Paylaş
17. hafta sonuçlarını aldıktan sonra birden aklıma geldi. Mustafa Denizli’nin dilinden hiç düşürmediği ve kiminin merakla kiminin de tebessümle beklediği o sihirli güne sadece 9 hafta kaldı.
Denizli’nin nasıl bir hesap içinde olduğunu bilmiyorum. Yine de 26. hafta panoramasında Beşiktaş’ı zirveye veya yakınında bir yere kondurduğunu hissedebiliyorum. Hocama göre...
Rakipler kaybedecek. Beşiktaş kazanacak. Sonra ver elini zirve!
İşte bir başka merakım da burada başlıyor. Denizli, 26. hafta panoramasını çizerken, hangi takımları kendine rakip gibi algılıyor?
Acaba, yılların alışkanlığından yola çıkarak sadece G.Saray ve F.Bahçe ile boğuşacağını mı düşünüyor...
Yoksa, hesaplarında Trabzon ve Sivasspor gibi atmacaya da yer veriyor mu?
Hiç abartmadan söylüyorum, Sivasspor ve Trabzonspor’un hafta sonu performanslarını gördükten sonra gözüm korktu.
Lafım, sadece Beşiktaş’a değil. F.Bahçe ve G.Saray’a da sesleniyorum...
Bir saltanat sallanıyor!
Duymuyor musunuz ayak seslerini. Anadolu iki koldan İstanbul’a yürüyor!
* * *
VE Anadolu Süper Lig için yeni planlar yaparken, İstanbul sorunları ile uğraşıyor. Beşiktaş, kart furyasına bir çare bulamıyor.
Son 5 lig haftasında 4 futbolcusu kırmızı kartla oyun dışı kaldı. Buna bir de kupadaki Gökhan Zan’ın kırmızı kartını ekleyin...
Sadece kırmızı kartlar mı... Denizli maçında tribünlerden yükselen seslere karışan küfürlerin faturası Beşiktaş’ın başına beklenmedik işler açabilir.
Bu da Beşiktaş’ın hep kanayan yarası!
Ve kimin aklına gelirdi F.Bahçe’de Alex’in tartışılacağı. 5 sezonda iki kez gol kralı. Her sezonun asist lideri, Trabzonspor maçından sonra dillere düştü.
Aragones’in basın toplantısında söyledikleri de yangına körükle gitmek gibi bir şeydi...
Alex çıkınca, yerine giren arkadaş sayesinde topa daha çok sahip olduk!
Belki de Alex’in 5 yılda hiç duymadığı ima dolu sözcükler Aragones’ten geldi.
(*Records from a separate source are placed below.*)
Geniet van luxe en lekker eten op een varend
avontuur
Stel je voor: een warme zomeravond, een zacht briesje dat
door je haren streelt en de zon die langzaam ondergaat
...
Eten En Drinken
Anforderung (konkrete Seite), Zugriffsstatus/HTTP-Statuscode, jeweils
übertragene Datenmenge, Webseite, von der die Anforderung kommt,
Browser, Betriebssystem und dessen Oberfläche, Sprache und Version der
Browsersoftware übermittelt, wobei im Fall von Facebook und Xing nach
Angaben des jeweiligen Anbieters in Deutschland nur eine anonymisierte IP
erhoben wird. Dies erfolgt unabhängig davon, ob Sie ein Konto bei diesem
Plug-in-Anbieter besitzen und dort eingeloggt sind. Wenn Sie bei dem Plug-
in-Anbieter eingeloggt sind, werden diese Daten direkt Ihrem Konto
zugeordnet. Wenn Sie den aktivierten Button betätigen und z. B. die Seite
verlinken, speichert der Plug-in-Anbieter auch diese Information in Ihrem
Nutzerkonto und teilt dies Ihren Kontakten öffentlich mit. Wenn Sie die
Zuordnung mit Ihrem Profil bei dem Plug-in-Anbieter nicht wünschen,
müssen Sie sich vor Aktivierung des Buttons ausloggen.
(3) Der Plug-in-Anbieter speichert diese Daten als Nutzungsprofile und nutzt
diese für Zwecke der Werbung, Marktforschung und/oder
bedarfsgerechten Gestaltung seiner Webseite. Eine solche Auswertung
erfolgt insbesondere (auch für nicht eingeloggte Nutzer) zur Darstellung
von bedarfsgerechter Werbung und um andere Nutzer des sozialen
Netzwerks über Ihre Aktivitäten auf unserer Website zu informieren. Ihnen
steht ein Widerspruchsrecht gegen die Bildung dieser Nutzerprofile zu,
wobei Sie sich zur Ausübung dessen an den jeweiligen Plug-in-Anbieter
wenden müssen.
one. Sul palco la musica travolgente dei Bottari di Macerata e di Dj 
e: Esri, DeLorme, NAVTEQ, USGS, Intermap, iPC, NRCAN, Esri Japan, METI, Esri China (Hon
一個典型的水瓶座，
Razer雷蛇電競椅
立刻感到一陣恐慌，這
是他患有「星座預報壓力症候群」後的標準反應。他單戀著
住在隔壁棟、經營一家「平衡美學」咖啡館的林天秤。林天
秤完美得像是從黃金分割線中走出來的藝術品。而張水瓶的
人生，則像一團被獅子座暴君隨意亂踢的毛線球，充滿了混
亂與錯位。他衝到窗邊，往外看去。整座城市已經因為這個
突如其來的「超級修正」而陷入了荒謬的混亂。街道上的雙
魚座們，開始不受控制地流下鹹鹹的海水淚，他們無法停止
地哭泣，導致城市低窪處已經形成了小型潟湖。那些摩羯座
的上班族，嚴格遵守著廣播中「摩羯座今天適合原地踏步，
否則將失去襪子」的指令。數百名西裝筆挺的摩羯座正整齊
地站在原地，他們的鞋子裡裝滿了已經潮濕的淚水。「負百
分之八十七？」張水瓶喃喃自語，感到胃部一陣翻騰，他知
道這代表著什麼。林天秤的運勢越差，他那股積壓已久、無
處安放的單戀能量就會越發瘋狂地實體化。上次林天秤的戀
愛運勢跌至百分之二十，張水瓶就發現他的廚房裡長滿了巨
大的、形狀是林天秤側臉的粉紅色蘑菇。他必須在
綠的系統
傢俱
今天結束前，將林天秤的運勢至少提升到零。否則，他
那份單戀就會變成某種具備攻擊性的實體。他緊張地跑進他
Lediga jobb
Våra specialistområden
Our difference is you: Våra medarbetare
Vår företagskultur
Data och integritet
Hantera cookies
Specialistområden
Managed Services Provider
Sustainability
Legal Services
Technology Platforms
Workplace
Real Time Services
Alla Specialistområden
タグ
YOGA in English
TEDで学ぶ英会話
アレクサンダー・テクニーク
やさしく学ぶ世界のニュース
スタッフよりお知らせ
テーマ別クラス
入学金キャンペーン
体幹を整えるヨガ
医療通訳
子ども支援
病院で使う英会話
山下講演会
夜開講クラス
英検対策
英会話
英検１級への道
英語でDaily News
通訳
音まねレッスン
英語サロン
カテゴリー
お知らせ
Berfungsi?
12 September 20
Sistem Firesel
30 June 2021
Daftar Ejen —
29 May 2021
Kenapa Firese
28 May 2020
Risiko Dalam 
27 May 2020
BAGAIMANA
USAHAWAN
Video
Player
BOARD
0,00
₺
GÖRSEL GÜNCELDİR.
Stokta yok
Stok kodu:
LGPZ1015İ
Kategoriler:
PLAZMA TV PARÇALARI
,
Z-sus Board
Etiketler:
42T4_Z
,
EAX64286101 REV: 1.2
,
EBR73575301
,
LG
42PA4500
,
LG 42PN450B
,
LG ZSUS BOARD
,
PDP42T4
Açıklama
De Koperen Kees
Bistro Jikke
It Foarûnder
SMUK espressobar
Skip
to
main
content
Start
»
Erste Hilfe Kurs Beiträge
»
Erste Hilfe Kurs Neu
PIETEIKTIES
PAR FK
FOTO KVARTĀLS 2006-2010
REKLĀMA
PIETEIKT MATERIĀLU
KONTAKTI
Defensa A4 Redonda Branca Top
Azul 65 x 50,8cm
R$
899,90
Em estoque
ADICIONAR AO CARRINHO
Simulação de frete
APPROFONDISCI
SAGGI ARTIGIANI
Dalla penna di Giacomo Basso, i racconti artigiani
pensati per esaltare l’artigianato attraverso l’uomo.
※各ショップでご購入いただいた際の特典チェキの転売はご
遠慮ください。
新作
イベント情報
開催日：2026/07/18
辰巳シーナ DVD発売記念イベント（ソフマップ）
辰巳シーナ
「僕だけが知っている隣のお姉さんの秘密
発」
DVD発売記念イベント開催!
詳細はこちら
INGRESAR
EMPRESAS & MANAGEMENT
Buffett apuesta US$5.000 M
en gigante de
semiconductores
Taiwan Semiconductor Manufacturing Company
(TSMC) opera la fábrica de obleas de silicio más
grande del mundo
Ancak, Aragones’e de sataşmalar vardı...
Özellikle Güiza’nın döküldüğü bir gecede Semih’i 83 dakika kulübede tutması, eleştirileri de peşinden getirdi...
Sevgili Rıdvan Dilmen’in bu konuya değiniş tarzına bayıldım...
Semih’in babası antrenör olursa, Semih ilk onbirde oynar!
Bir yorum daha gözüme çarptı. o da şahaneydi...
Semih ancak, jübilesinde ilk onbirde forma şansı bulur!
Bunlar da Aragones’e yönelik eleştiri oklarıydı.
* * *
G.SARAY’da ise, işler buz kesti. Sivas’ın karı, Ümit Karan’ın kırmızı kartı ve kaptırılan 3 puan G.Saray’ı fena hırpaladı.
G.Saray, Ümit Karan konusunda kural hatası yapıldığını ileri sürüyor. Derin bir yoruma girmek istemiyorum. Diyeceğim şu ki...
Atı alan Üsküdar’ı geçti!
Kadıköy’deki müthiş geceye gelince... Sohbetler ve söylenenler hep aynı noktada birleşiyordu. Yüksek tempo, sonsuz bir coşku ve kalite...
Benim düşüncelerim de aynı doğrultudaydı. Hatta, biraz daha abartacağım...
Golsüz biten hiçbir maçtan bu kadar keyif almadım. Ve bu denli heyecan duymadım.
Bana göre, iki adam maçın sonucunu etkiledi. Biri Gökhan Ünal, diğeri kaleci Volkan Demirel.
Gökhan golleri kaçırdıkca, sevgili dostum ve Trabzonspor’un eski ünlü futbolcularından İskender Günen’in bir sohbette yaptığı espri aklıma geldi. Demişti ki...
Korkut abi, Gökhan ile Umut’u size verelim, Bobo’yu Trabzonspor’a verin!
Her neyse, belki de bu maçın tadı ile uzun süre idare edeceğiz. Her hafta benzeri ve kaliteli bir oyun izleme lüksünü henüz bulamadık.
Yine de benim aklım 26. haftada. Merakla bekliyorum...
Süper Lig’in coğrafyasında ne değişecek!